Kate McShane: Thank you.
Operator: One moment for our next question. Our next question comes from Simeon Gutman with Morgan Stanley. Your line is open.
Simeon Gutman: Hey, everyone. Reade, I have a quick question on the optometric or the optometrist market, and then one on prices. You mentioned that it’s a tough market. Is that because like people, like consumers can’t get appointments, because just — there is a shortage? Or is it because that in your segment, there’s a lot of square footage growth and there’s more of a chase to hire, as opposed to being like a national shortage where we’re just underserved where demand is greater than the supply?
Reade Fahs: Simeon, good morning. There is a national shortage of optometrists. So, what happened during the pandemic year was many more retired than normally would have. And again, we’re seeing this — what we’re talking about here is the same for lots of different types of healthcare workers. So, this was part of a broad healthcare trend. So, there were more retirements. And then, those that, that continued to practice, there was, I think, it’s called a great rethink, where they said, “You know, I’ve been practicing for five days, but really maybe four, maybe three days, and I’ll cut back on the number of days that people are retiring. So, what it means is that the number of exams out there in America in any given week is less than it was.
The schools do not graduate any higher number of students. So, flat number of students coming in and less doctors practicing, and then less days per doctor. And this is something that is discussed throughout the industry at all levels.
Simeon Gutman: Great. And then, the follow-up is on the pricing. You made a change during the COVID timeframe, out of necessity and pragmatism. Have you debated this again? I know you have a competitive set that there is an opening price point and it is part of that value orientation. But is the pricing structure something that you hope changes or you just can’t move at this point given where you compete?
Reade Fahs: We are constantly watching to make sure that there is a nice moat between us and our competition in terms of price, so it’s something that we pay a lot of attention to. We are firmly a value player. We also believe that our willingness to pull a price lever is far less than most other groups in the category overall. We do have opportunities around peripheral pricing, especially as it relates to glasses, less so around contact lenses, very transparent, very commoditized products. So that is not one where we’d like to — where we pull the pricing lever much.
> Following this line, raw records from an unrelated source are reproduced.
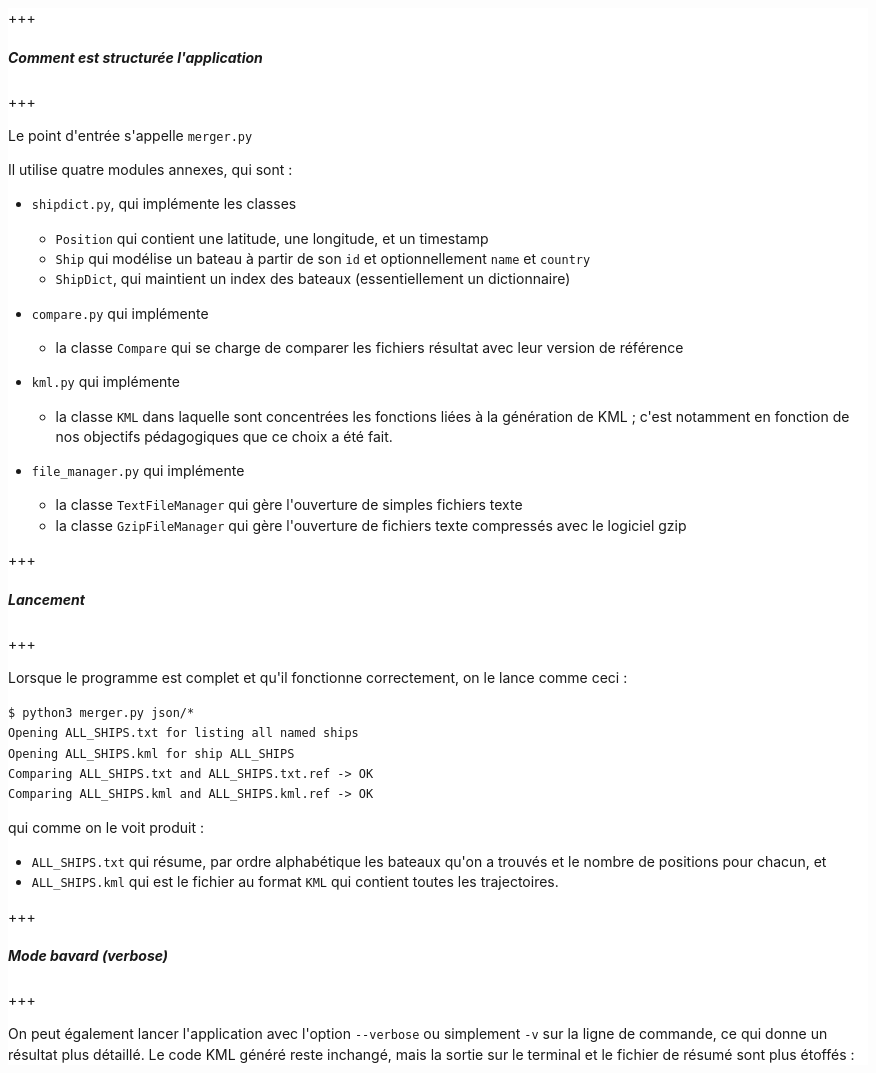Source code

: +++

##### Comment est structurée l'application

+++

Le point d'entrée s'appelle `merger.py`

Il utilise quatre modules annexes, qui sont :

* `shipdict.py`, qui implémente les classes
  * `Position` qui contient une latitude, une longitude, et un timestamp
  * `Ship` qui modélise un bateau à partir de son `id` et optionnellement  `name` et `country`
  * `ShipDict`, qui maintient un index des bateaux (essentiellement un dictionnaire)

* `compare.py` qui implémente
  * la classe `Compare` qui se charge de comparer les fichiers résultat avec leur version de référence

* `kml.py` qui implémente
  * la classe `KML` dans laquelle sont concentrées les fonctions liées à la génération de KML ; c'est notamment en fonction de nos objectifs pédagogiques que ce choix a été fait.

* `file_manager.py` qui implémente
  * la classe `TextFileManager` qui gère l'ouverture de simples fichiers texte
  * la classe `GzipFileManager` qui gère l'ouverture de fichiers texte compressés avec le logiciel gzip

+++

##### Lancement

+++

Lorsque le programme est complet et qu'il fonctionne correctement, on le lance comme ceci :

```
$ python3 merger.py json/*
Opening ALL_SHIPS.txt for listing all named ships
Opening ALL_SHIPS.kml for ship ALL_SHIPS
Comparing ALL_SHIPS.txt and ALL_SHIPS.txt.ref -> OK
Comparing ALL_SHIPS.kml and ALL_SHIPS.kml.ref -> OK
```

qui comme on le voit produit :

* `ALL_SHIPS.txt` qui résume, par ordre alphabétique les bateaux qu'on a trouvés et le nombre de positions pour chacun, et
* `ALL_SHIPS.kml` qui est le fichier au format `KML` qui contient toutes les trajectoires.

+++

##### Mode bavard (verbose)

+++

On peut également lancer l'application avec l'option `--verbose` ou simplement `-v` sur la ligne de commande, ce qui donne un résultat plus détaillé. Le code KML généré reste inchangé, mais la sortie sur le terminal et le fichier de résumé sont plus étoffés :
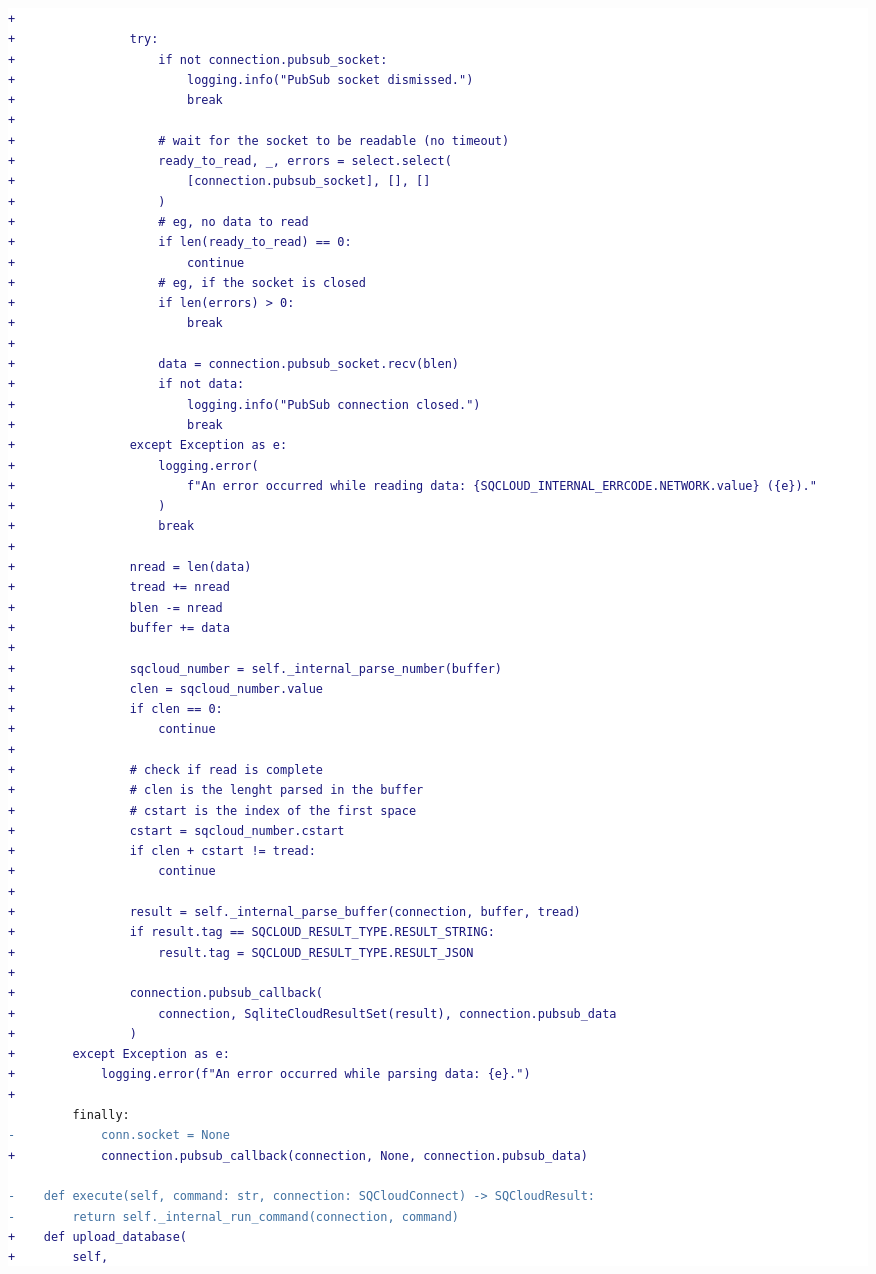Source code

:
 ```diff
+
+                try:
+                    if not connection.pubsub_socket:
+                        logging.info("PubSub socket dismissed.")
+                        break
+
+                    # wait for the socket to be readable (no timeout)
+                    ready_to_read, _, errors = select.select(
+                        [connection.pubsub_socket], [], []
+                    )
+                    # eg, no data to read
+                    if len(ready_to_read) == 0:
+                        continue
+                    # eg, if the socket is closed
+                    if len(errors) > 0:
+                        break
+
+                    data = connection.pubsub_socket.recv(blen)
+                    if not data:
+                        logging.info("PubSub connection closed.")
+                        break
+                except Exception as e:
+                    logging.error(
+                        f"An error occurred while reading data: {SQCLOUD_INTERNAL_ERRCODE.NETWORK.value} ({e})."
+                    )
+                    break
+
+                nread = len(data)
+                tread += nread
+                blen -= nread
+                buffer += data
+
+                sqcloud_number = self._internal_parse_number(buffer)
+                clen = sqcloud_number.value
+                if clen == 0:
+                    continue
+
+                # check if read is complete
+                # clen is the lenght parsed in the buffer
+                # cstart is the index of the first space
+                cstart = sqcloud_number.cstart
+                if clen + cstart != tread:
+                    continue
+
+                result = self._internal_parse_buffer(connection, buffer, tread)
+                if result.tag == SQCLOUD_RESULT_TYPE.RESULT_STRING:
+                    result.tag = SQCLOUD_RESULT_TYPE.RESULT_JSON
+
+                connection.pubsub_callback(
+                    connection, SqliteCloudResultSet(result), connection.pubsub_data
+                )
+        except Exception as e:
+            logging.error(f"An error occurred while parsing data: {e}.")
+
         finally:
-            conn.socket = None
+            connection.pubsub_callback(connection, None, connection.pubsub_data)
 
-    def execute(self, command: str, connection: SQCloudConnect) -> SQCloudResult:
-        return self._internal_run_command(connection, command)
+    def upload_database(
+        self,
```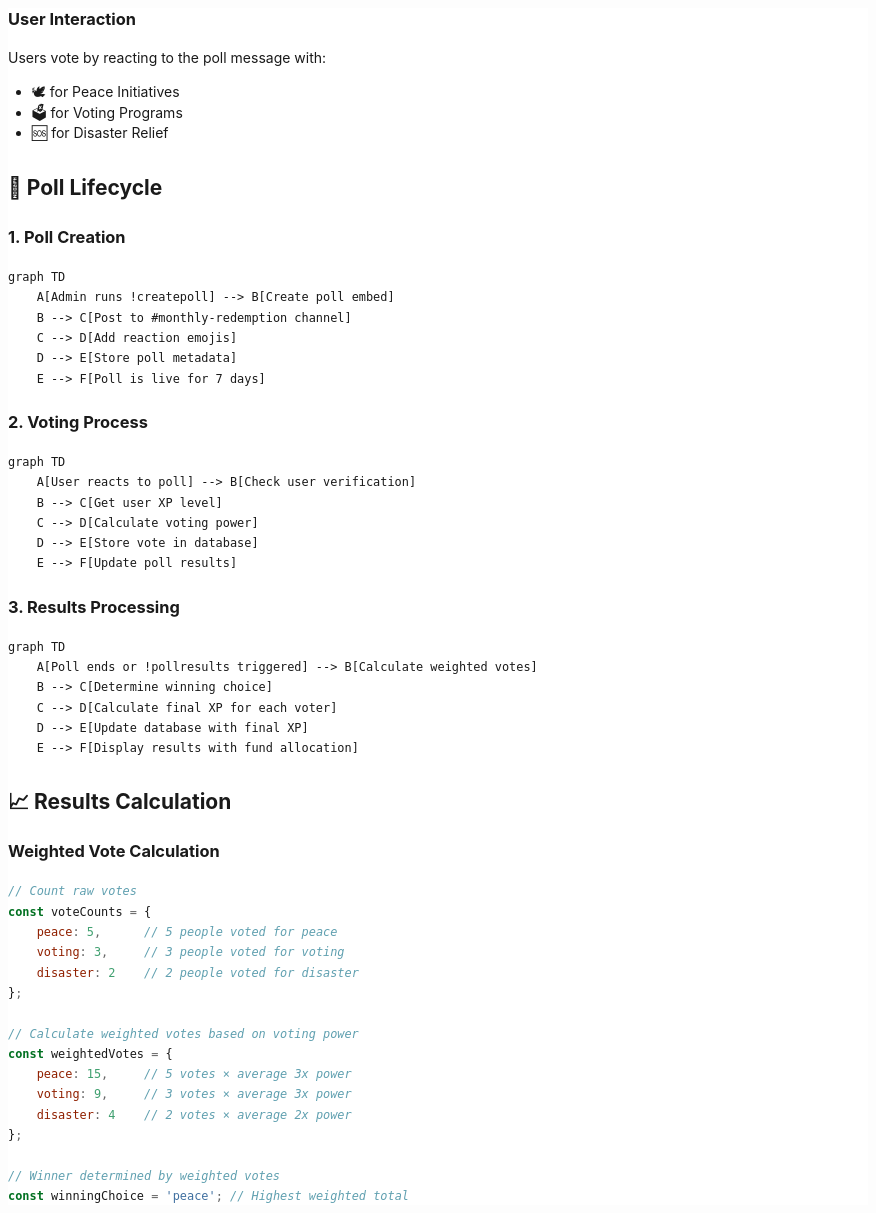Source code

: ### User Interaction

Users vote by reacting to the poll message with:
- 🕊️ for Peace Initiatives
- 🗳️ for Voting Programs  
- 🆘 for Disaster Relief

## 🔄 Poll Lifecycle

### 1. Poll Creation
```mermaid
graph TD
    A[Admin runs !createpoll] --> B[Create poll embed]
    B --> C[Post to #monthly-redemption channel]
    C --> D[Add reaction emojis]
    D --> E[Store poll metadata]
    E --> F[Poll is live for 7 days]
```

### 2. Voting Process
```mermaid
graph TD
    A[User reacts to poll] --> B[Check user verification]
    B --> C[Get user XP level]
    C --> D[Calculate voting power]
    D --> E[Store vote in database]
    E --> F[Update poll results]
```

### 3. Results Processing
```mermaid
graph TD
    A[Poll ends or !pollresults triggered] --> B[Calculate weighted votes]
    B --> C[Determine winning choice]
    C --> D[Calculate final XP for each voter]
    D --> E[Update database with final XP]
    E --> F[Display results with fund allocation]
```

## 📈 Results Calculation

### Weighted Vote Calculation

```javascript
// Count raw votes
const voteCounts = {
    peace: 5,      // 5 people voted for peace
    voting: 3,     // 3 people voted for voting
    disaster: 2    // 2 people voted for disaster
};

// Calculate weighted votes based on voting power
const weightedVotes = {
    peace: 15,     // 5 votes × average 3x power
    voting: 9,     // 3 votes × average 3x power  
    disaster: 4    // 2 votes × average 2x power
};

// Winner determined by weighted votes
const winningChoice = 'peace'; // Highest weighted total
```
But — so there is still opportunity there and still able to keep our moat and we watch this very judiciously and make decisions here and there about various aspects of the products we offer.
Simeon Gutman: Okay. Thanks, Reade. Good luck in ’23.
Reade Fahs: Thank you. We’ll continue to be doing that on an ongoing basis going forward.
Operator: One moment for our next question. Our next question comes from Taji Phillips with Jefferies. Your line is open.
Taji Phillips: Good morning, and thanks for taking my question. So first, I have a question on just adjusted comparable store sales growth this year. The midpoint suggests 1.5% growth, and I’m just curious what is informing this improved outlook relative to last year’s negative growth? Is it a matter of easy comps, or are we actually seeing that positive flow through just with the improved macro environment? And then after I have one follow-up.